About this exercise:
Start to finish, print the entries exactly, and carry none of the pictures over.

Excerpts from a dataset
******

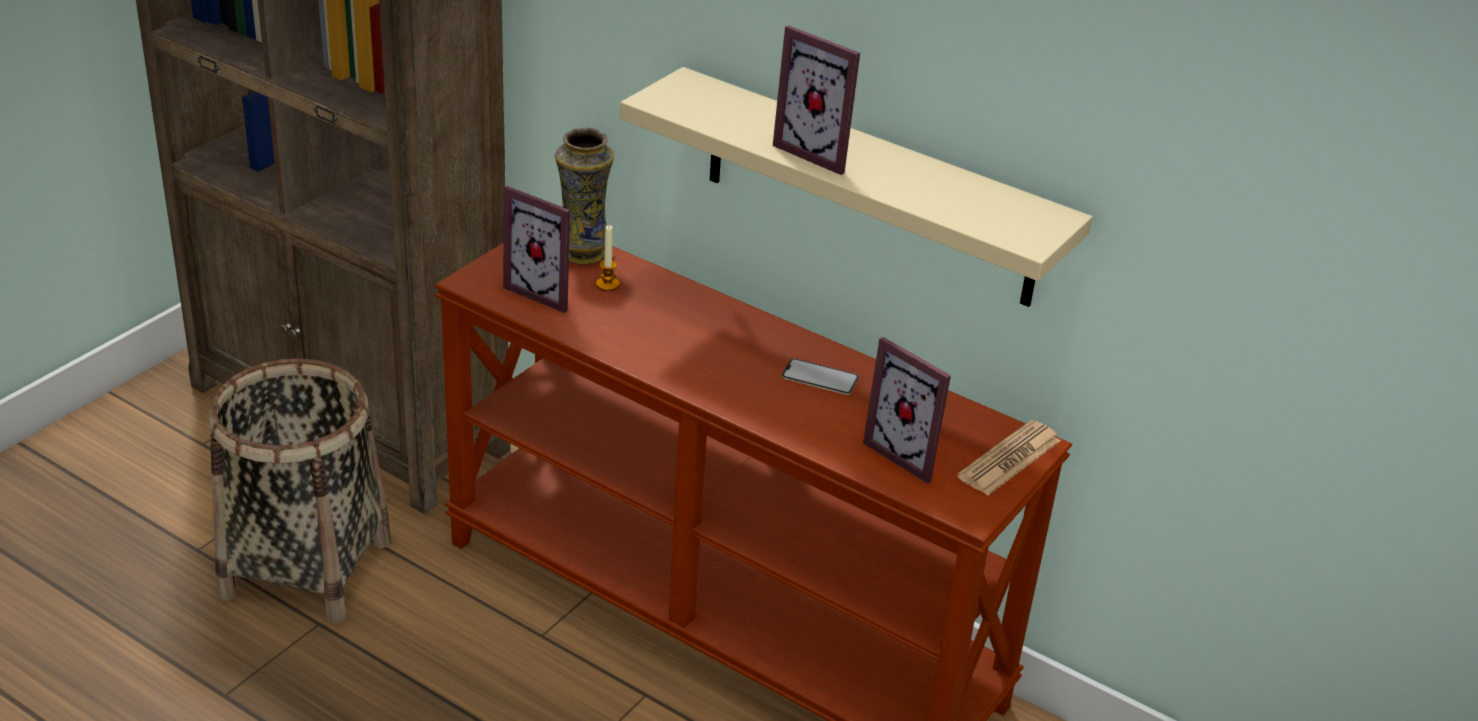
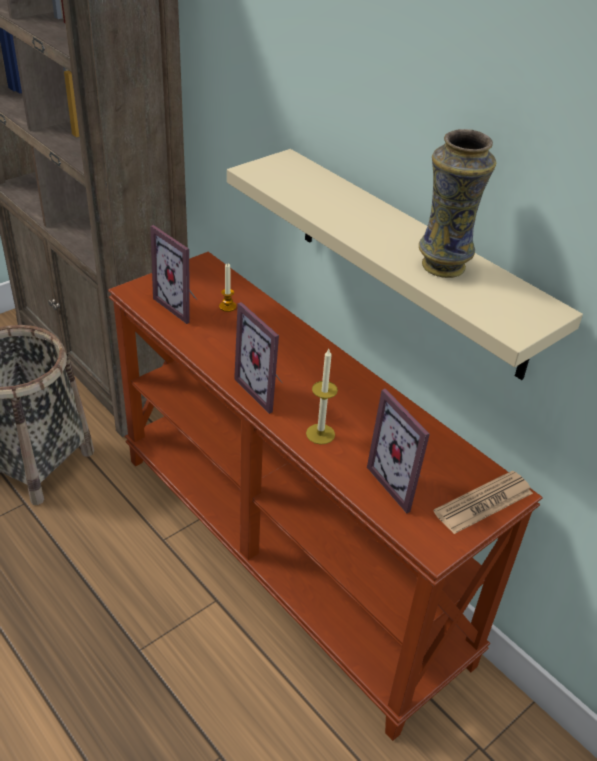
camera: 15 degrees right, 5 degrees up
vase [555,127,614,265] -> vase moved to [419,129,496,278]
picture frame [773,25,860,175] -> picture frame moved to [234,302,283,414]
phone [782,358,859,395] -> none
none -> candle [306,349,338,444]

******

Answer section:
camera: 15 degrees right, 5 degrees up
vase [555,127,614,265] -> vase moved to [419,129,496,278]
picture frame [773,25,860,175] -> picture frame moved to [234,302,283,414]
phone [782,358,859,395] -> none
none -> candle [306,349,338,444]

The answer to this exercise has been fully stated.